Despite their lofty green energy goals, Big Oil majors are unlikely to become Big Renewable Energy, at least according to an International Energy Agency official who was among the authors of the agency’s Renewable Energy Market Update.
Big Oil has been very vocal about its renewable energy goals. It has also been quite actively expanding in the area through acquisitions and participation in various renewable energy tenders. Still, the IEA’s Heymi Bahar believes this won’t make them major players in the solar and wind power generation business.
“Today, our numbers show that only 0.5%, or even less than that, (of) renewable capacity installed is owned or contracted by oil companies, oil majors,” the IEA senior renewable energy analyst told CNBC this week.
“However, we expect the investment of oil companies in renewable electricity to increase by tenfold in the next five years,” Bahar said, adding, “This is an important trend. Will they become the major investors of renewable technology? The answer is no. Will they increase their pace? Yes, for sure.”
One reason Big Oil won’t become the major investors of renewable energy technology is probably the fact that the place is already taken by other companies, some of them exclusively dedicated to renewable power capacity construction and operation. Others are dedicated to financing such projects. ESG investment has been gathering pace and is likely to continue growing at a quick clip.
These companies have a lot going for them right now with all the government support for more wind and solar, and they are hardly likely to welcome Big Oil among their ranks with open arms. The IEA reported this week that renewable power generation capacity additions last year hit a record high, up 45 percent on the year, and forecast that this year and next, wind and solar will account for as much as 90 percent of global new generation capacity additions.

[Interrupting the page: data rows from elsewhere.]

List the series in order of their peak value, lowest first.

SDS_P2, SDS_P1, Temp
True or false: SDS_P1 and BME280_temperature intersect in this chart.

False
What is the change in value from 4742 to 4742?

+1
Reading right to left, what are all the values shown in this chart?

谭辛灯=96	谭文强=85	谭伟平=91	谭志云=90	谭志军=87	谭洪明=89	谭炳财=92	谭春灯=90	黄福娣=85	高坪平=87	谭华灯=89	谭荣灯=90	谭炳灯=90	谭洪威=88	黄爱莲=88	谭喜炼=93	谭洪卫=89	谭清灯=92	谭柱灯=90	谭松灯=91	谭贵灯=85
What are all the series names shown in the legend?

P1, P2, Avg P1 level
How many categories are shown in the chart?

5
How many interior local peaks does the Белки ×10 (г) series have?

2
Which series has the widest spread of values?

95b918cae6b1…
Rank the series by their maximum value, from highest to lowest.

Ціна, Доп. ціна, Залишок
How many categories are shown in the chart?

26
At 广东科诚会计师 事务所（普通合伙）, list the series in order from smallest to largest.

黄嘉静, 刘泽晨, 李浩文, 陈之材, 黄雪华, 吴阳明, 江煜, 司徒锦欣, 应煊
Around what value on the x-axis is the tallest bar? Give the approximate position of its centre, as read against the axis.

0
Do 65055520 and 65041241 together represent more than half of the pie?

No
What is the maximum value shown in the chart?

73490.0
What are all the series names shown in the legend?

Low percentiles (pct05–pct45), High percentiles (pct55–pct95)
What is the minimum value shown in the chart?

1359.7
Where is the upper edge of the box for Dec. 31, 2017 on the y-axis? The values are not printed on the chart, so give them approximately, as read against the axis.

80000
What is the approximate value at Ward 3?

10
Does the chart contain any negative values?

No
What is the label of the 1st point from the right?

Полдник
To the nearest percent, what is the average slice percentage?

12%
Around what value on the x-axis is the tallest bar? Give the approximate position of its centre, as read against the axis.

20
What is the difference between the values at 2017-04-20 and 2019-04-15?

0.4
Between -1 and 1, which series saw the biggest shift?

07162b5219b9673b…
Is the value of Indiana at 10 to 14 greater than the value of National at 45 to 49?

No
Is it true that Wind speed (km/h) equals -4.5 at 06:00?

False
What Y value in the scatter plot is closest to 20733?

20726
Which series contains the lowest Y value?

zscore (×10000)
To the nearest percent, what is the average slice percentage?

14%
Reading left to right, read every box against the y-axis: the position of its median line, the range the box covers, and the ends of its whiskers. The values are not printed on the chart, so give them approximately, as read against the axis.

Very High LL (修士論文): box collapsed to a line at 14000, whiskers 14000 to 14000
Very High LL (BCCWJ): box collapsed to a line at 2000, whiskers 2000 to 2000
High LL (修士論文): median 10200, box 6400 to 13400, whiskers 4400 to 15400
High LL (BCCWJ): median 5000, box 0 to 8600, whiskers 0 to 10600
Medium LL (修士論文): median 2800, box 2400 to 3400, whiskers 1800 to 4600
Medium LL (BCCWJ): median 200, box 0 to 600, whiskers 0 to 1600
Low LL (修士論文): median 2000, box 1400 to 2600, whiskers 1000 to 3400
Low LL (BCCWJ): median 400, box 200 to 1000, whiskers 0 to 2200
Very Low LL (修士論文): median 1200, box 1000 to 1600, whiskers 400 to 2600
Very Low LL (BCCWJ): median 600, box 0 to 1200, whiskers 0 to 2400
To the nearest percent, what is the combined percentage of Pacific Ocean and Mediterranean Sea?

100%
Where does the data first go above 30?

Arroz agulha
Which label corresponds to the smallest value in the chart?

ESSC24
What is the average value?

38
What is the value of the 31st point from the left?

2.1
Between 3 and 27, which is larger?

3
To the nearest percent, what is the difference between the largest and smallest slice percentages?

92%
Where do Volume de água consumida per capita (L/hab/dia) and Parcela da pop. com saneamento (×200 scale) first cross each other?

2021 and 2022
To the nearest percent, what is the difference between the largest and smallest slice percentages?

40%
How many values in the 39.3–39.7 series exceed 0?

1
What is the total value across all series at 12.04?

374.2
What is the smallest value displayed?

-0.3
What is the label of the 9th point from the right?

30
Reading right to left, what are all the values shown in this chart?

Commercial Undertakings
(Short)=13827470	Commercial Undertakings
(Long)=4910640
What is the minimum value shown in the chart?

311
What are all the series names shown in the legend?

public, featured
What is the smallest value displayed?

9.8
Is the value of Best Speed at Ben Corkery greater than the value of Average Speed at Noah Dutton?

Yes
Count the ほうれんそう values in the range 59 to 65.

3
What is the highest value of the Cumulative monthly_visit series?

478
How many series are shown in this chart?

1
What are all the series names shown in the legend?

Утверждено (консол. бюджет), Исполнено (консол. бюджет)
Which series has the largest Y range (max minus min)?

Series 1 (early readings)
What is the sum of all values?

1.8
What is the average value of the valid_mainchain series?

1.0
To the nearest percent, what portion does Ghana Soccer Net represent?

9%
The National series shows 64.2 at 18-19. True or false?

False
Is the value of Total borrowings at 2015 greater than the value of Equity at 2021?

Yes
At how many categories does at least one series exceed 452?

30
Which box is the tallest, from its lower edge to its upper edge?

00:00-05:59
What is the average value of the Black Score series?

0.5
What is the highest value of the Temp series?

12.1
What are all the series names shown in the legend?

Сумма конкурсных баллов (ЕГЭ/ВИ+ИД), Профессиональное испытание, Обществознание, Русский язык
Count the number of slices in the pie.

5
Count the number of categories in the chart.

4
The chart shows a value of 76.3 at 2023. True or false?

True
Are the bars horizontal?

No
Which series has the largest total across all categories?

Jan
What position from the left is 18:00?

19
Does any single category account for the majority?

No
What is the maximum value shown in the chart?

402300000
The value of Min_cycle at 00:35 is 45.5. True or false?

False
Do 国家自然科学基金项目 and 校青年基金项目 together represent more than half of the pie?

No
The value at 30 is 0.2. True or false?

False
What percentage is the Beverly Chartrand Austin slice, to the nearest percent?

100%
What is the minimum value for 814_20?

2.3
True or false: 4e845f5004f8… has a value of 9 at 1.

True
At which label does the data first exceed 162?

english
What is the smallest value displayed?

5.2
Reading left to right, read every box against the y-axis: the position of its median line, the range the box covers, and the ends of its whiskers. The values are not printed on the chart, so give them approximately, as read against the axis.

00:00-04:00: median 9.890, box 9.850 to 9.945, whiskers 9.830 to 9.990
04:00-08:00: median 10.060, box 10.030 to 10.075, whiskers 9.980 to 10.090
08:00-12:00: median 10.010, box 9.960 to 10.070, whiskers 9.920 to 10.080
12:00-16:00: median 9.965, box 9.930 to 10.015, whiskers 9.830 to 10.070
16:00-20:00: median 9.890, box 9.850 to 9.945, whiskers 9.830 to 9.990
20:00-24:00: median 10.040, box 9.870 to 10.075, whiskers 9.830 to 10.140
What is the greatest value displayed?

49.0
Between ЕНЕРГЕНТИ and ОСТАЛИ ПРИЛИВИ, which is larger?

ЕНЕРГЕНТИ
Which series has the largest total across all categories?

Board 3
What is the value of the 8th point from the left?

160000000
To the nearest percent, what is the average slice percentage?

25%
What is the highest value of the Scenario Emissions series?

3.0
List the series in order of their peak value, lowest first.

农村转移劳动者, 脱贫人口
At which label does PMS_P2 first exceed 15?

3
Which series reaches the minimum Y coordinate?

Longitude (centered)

Yet Big Oil seems about to only get a small chunk of these massive capacity additions. That’s not just because there is already a burgeoning solar and wind power industry. It is also because Big Oil already has a business, and its shareholders are still predominantly people who bought into oil rather than solar.
A very recent proof of that was BP’s shareholder meeting this week. During the meeting, shareholders rejected a resolution filed by Dutch activist investment group Follow This that demanded that BP increase its emission reduction targets. Related: Panic Buying And Gas Shortages Sweep The East Coast
Media reports on the news focused on the fact that the resolution got a lot more support than last year’s attempt to force the supermajor into greater emission-related commitments. However, the fact remains that even with that increased support—20.6 percent of shareholders voted in favor of the resolution—the other four-fifths of BP’s shareholders appear to not be all too concerned with emission-cutting targets and the related investments in wind and solar power.
Shareholder pressure on Big Oil to go green will undoubtedly increase, driven by the ESG trend and government policies that reward renewables and penalize oil and gas. But for all its ambitions to become Big Power, Big Oil may be too late to the renewable party. There are already many big companies there, and they are quite unlikely to willingly surrender market share and growth prospects to the supermajors.
The supermajors themselves have no particular motivation to do that: oil demand will stay strong for at least another decade and will then start declining gradually rather than suddenly. And that’s only contingent on the continued government pressure for emission reduction. Right now, the continuation and growth of that pressure seem all but inevitable, but surprises are still possible.